The following text appeared in The Sydney Morning Herald (Friday 19 July 2013), featuring UNSW BE student Alfred Boyadgis.
A real-life RoboCop is one step closer to reality thanks to 23-year-old UNSW design student Alfred Boyadgis. Boyadgis has designed a high-tech helmet for motorcycle officers that displays information in the visor and combines a number of vital technologies that are currently only available at arm's length.
The helmet is designed to improve response times in emergencies and save lives. It has already attracted interest from the Chief of Police in Coral Gables in the US state of Florida, who wants to test it in the field and sees potential for tactic response deployment as well.
The Forcite helmet by Alfred Boyadgis. Photo: Alfred Boyadgis
Mr Boyadgis says he is also in talks with the NSW Police Traffic and Highway Patrol Command.
"The way that helmets are designed at the moment is quite archaic," Mr Boyadgis said. "There's no direct electronics in there and, if you think about it, everyone has a smartphone, and all the luxuries of smart technology aren't with riders. They're still using strap-on GPSs and they have no ability to communicate with each other in a safe manner with something that's integrated."
Named Forcite, his helmet includes a "heads-up" display that shows critical information in front of the wearer's eyes, delivers turn-by-turn GPS by voice, and links to the automatic number-plate recognition system used by police, which identifies vehicle registration details and checks if there are any infringements.
Student Alfred Boyadgis has developed a high-tech police motorcycle helmet. Photo: Sahlan Hayes
"This heads-up display shows very basic colour-coded information," Mr Boyadgis said. This was to avoid information overload and driver distraction.

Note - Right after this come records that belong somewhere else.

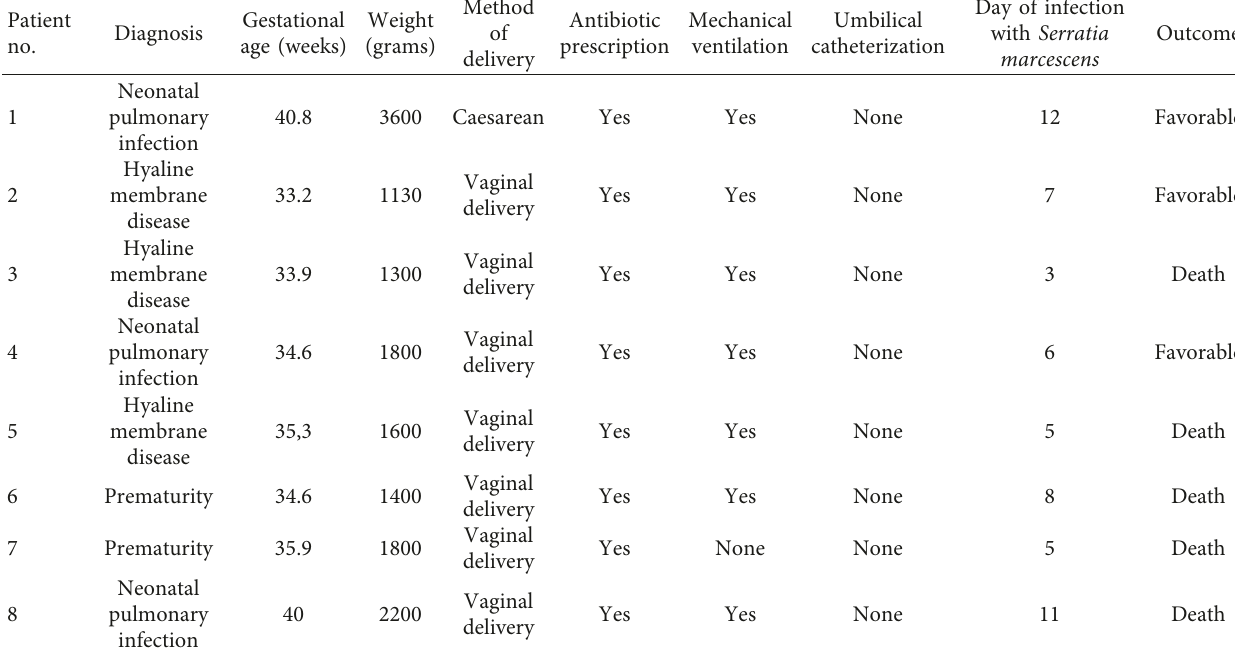
Table 1: Patients’ demographic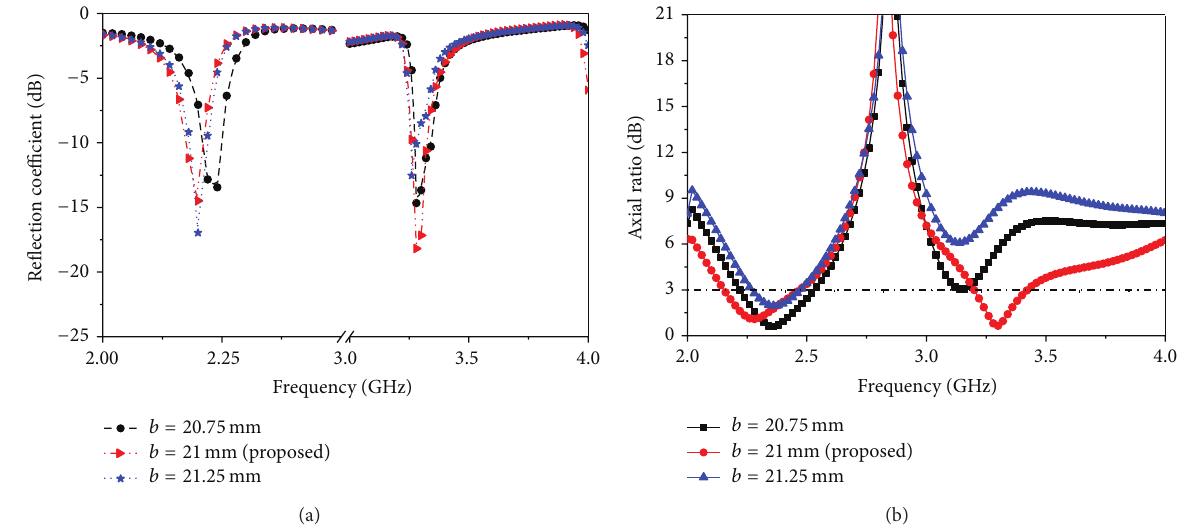
Figure 6: Different lengths of reflection coefficient and axial ratio results for the cross-shaped slot antenna. (a) Reflection coefficient and (b) axial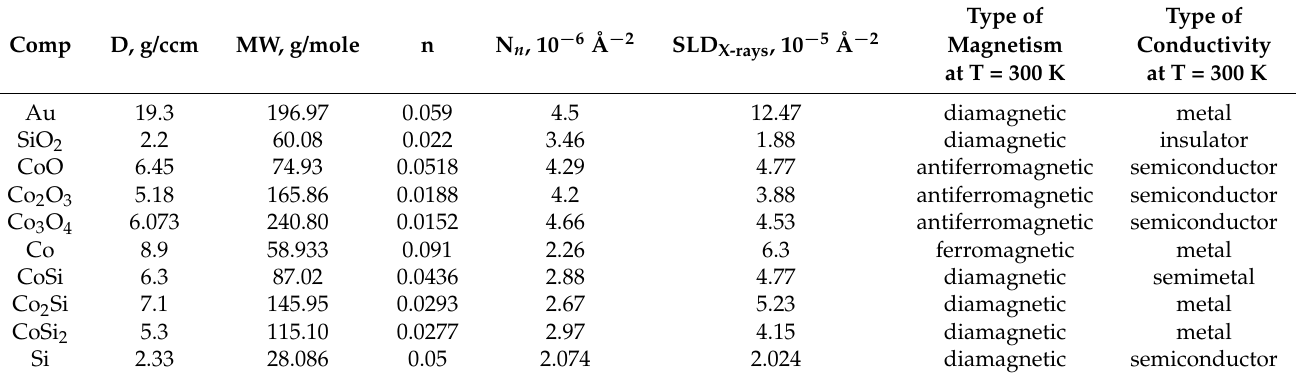
Table 5. The calculated N n and SLD X-rays values are given with Density (D), Molecular weight (MW) and Number of molecules per Å 3 (n) for compounds (Comp) that may be formed in the granular film, or at the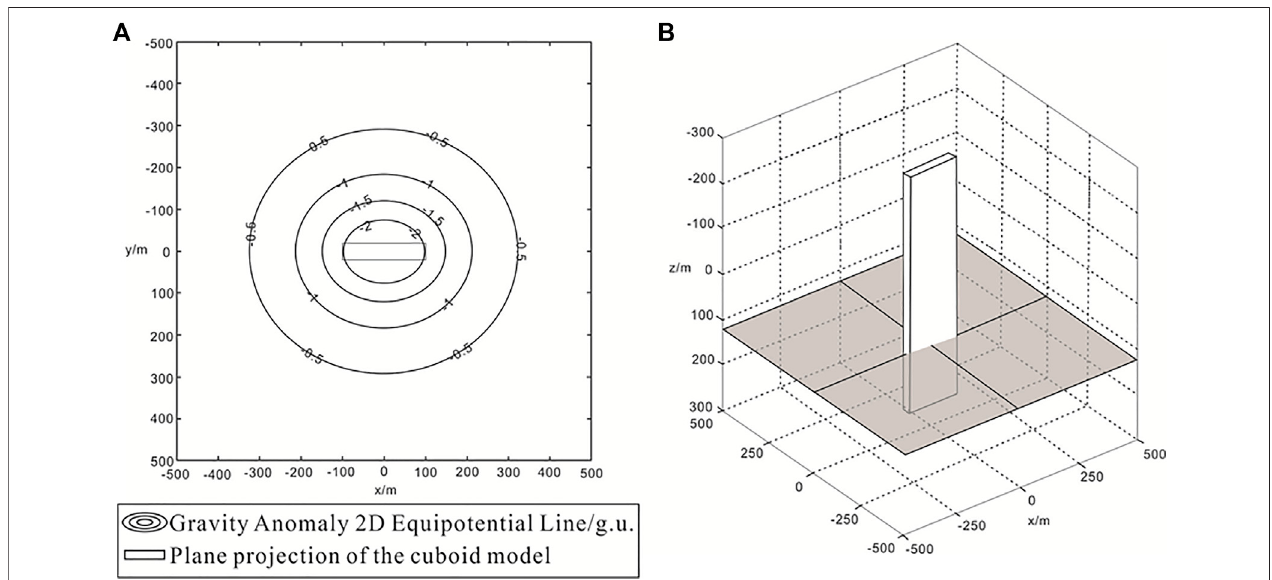
FIGURE 6 | Contour map of the gravity anomaly on the observation plane at z = 125 m.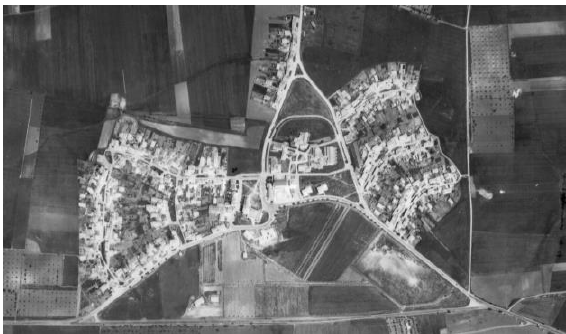
Figure 1. Aerial photo of the original rural village of U.N.R.R.A. Casas “La Martella” in Matera (© ICCD Archivio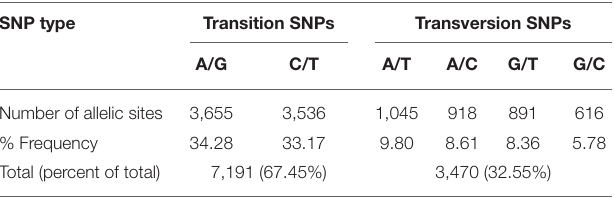
TABLE 1 | Percentage of transition and transversion single nucleotide polymorphisms (SNPs) across the Schima superba genome. SNP type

"This is stuff that officers need to know right there, on the go, using an automatic number plate recognition system. For example, an officer would stare at a numberplate for more than five seconds and it would automatically ... show if that person has an unregistered vehicle, if they're a potential criminal [or] if they're wanted for something," he said.
An automatic radio channel and frequency tuner is also built into the helmet, allowing an officer to talk to the local area command, a nearby hospital for ambulance assistance or the fire brigade. Another system can send live video footage to the officer's police station.
The Forcite helmet on display at UNSW. Photo: Ben Grubb
The helmet also has a semi-modular visor system, which can help increase vision and impact safety by more than 65 per cent, according to Mr Boyadgis.
He said helmets, as used today, were made incorrectly. "If you consider wearing a styrofoam cup on your head as something that you would run around with to protect yourself, then yes, I think [they are designed wrong]. There's nothing [currently available] with active materials that actually absorb this impact and displace it properly in a lightweight, ergonomic fashion."
Forcite uses a material called D3 polyurethane to make them safer, he said.
'RoboCop' in the 1987 American science fiction action film directed by Paul Verhoeven.
Mr Boyadgis is currently doing honours in industrial design at the University of NSW. He designed a prototype of the Forcite for his major work last year.
It was featured at UNSW's LuminoCITY design exhibition in November and is now on display at the Red Dot Design Museum in Singapore as part of the Red Dot Design Awards, where it has been shortlisted into the top 30 out of 300,000 entries. The winners will be announced in October.
The design is also in the running for the James Dyson Award, which celebrates ingenuity, creativity and sustainable engineering.
The design allows for optimal viewing.
He said he designed the helmet after talking with officers who complained about a number of issues, including strain to the back of the neck as a result of "constantly looking into cars from their helmet", he said.
"Their communications systems were hard and complicated to use under emergency scenarios - and they didn't have enough channels to properly control the scenarios which were happening inside city tunnels and places where there's not much frequency.
"So the ultimate solution was to combine all of these things into the helmet."
Using high-grade materials, Alfred says his helmet is safer than others. Photo: Alfred Boyadgis
Once Mr Boyadgis commercialises the Forcite — he estimates he will need about $1.5 million to do so — he says it could be sold for about $790, which he said is about $100 more than the high-range premium Japanese-made Shoei helmets. Those helmets, he said, don't offer any of the technology features his Forcite helmet does.
"It's probably about a year off from being an actual, viable prototype," Mr Boyadgis said.
Dennis Weiner, the Chief of Police in Coral Gables, told Fairfax Media in an email that he was interested in field testing the helmet.
"As designed, this helmet offers significant additional capabilities to the motor officer. Besides improved radio communications delivery, it also provides for two-way flow of data between the communications centre and the officer."
He added: "The video capture is a great benefit for situational awareness for the command element in terms of understanding the officer's resource requirements, as well as monitoring officer safety issues. We could also see an application of this design for tactical unit use."
The improved field of vision should also help with the comfort issues currently experienced by officers wearing full-face helmets, Mr Weiner added.
NSW Police Traffic and Highway Patrol was also interested, Mr Boyadgis said. The agency was contacted for comment but hadn't responded at the time of publication.